Selain penerapan lebih adil, pembenahan
sistem pajak mendesak disegerakan. Perlu insentif dan disisentif yang
konsisten.
Sistem perpajakan
di Indonesia mengandung cacat mendasar. Pertemuan tak etis petugas pajak dan
utusan perusahaan tak berhasil dihalangi oleh sistem pajak yang berlaku. Dengan
ketidak berhasilan seperti ini, maka Indonesia akan terus memproduksi "Bintang
Korupsi".
Kita telah
mengetahui bahwa Indonesia menggunakan sistem self-assesssment sebagai sistem
perpajakannya.

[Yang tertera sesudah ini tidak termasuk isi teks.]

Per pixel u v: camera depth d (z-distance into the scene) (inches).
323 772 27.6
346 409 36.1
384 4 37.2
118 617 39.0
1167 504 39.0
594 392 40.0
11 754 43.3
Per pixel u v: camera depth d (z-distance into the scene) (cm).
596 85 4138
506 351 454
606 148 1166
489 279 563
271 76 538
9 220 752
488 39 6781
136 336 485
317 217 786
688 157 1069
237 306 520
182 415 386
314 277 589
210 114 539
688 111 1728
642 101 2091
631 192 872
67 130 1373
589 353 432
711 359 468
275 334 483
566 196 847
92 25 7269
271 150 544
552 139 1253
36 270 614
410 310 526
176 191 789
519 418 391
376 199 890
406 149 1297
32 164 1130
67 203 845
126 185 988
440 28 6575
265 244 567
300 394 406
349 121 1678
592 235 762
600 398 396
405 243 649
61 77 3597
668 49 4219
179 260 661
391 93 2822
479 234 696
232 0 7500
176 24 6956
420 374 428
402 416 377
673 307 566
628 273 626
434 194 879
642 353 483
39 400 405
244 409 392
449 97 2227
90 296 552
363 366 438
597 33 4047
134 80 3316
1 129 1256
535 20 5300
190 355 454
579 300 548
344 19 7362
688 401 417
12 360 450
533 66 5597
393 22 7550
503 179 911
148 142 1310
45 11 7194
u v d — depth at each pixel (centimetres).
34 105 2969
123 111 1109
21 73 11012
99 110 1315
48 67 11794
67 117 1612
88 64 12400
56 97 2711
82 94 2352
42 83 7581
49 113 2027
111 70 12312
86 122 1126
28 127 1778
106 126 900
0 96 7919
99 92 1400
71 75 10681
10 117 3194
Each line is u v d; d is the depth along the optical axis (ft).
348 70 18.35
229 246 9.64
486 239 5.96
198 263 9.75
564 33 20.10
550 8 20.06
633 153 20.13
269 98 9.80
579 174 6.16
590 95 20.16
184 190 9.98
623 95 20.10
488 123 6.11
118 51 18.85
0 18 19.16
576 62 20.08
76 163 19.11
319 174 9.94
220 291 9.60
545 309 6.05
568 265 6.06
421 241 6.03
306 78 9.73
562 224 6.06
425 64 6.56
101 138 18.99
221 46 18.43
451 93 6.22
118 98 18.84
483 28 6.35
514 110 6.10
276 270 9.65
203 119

Dengan sistem ini, masalah mulai muncul ketika petugas pajak
gemar "beranjangsana" memenuhi undangan wajib pajak atau malah
berinisiatif menemui wajib pajak, terutama yang tergolong kakap. Wajib pajak
nakal biasanya memilih membayar uang suap besar untuk petugas. Toh,
ditotal-total, jumlah yang dikeluarkan masih lebih kecil daripada bila ia
membayar dengan tarif normal.
Perselingkuhan
ini lah yang melahirkan kerugian besar untuk negara.
Semestinya
Direktorat pajak memberikan insentif berupa pengurangan tarif pajak untuk wajib
pajak lurus dan menambah tarif untuk yang lancung. Seperti "jalur
merah" dan "jalur biru" yang diberlakukan oleh Direktorat Bea
dan Cukai.
Perombakan sistem,
juga penindakan terhadap yang curang, akan mengurangi lahirnya orang pajak yang
suka mengamalkan aji-aji pagar makan tanaman.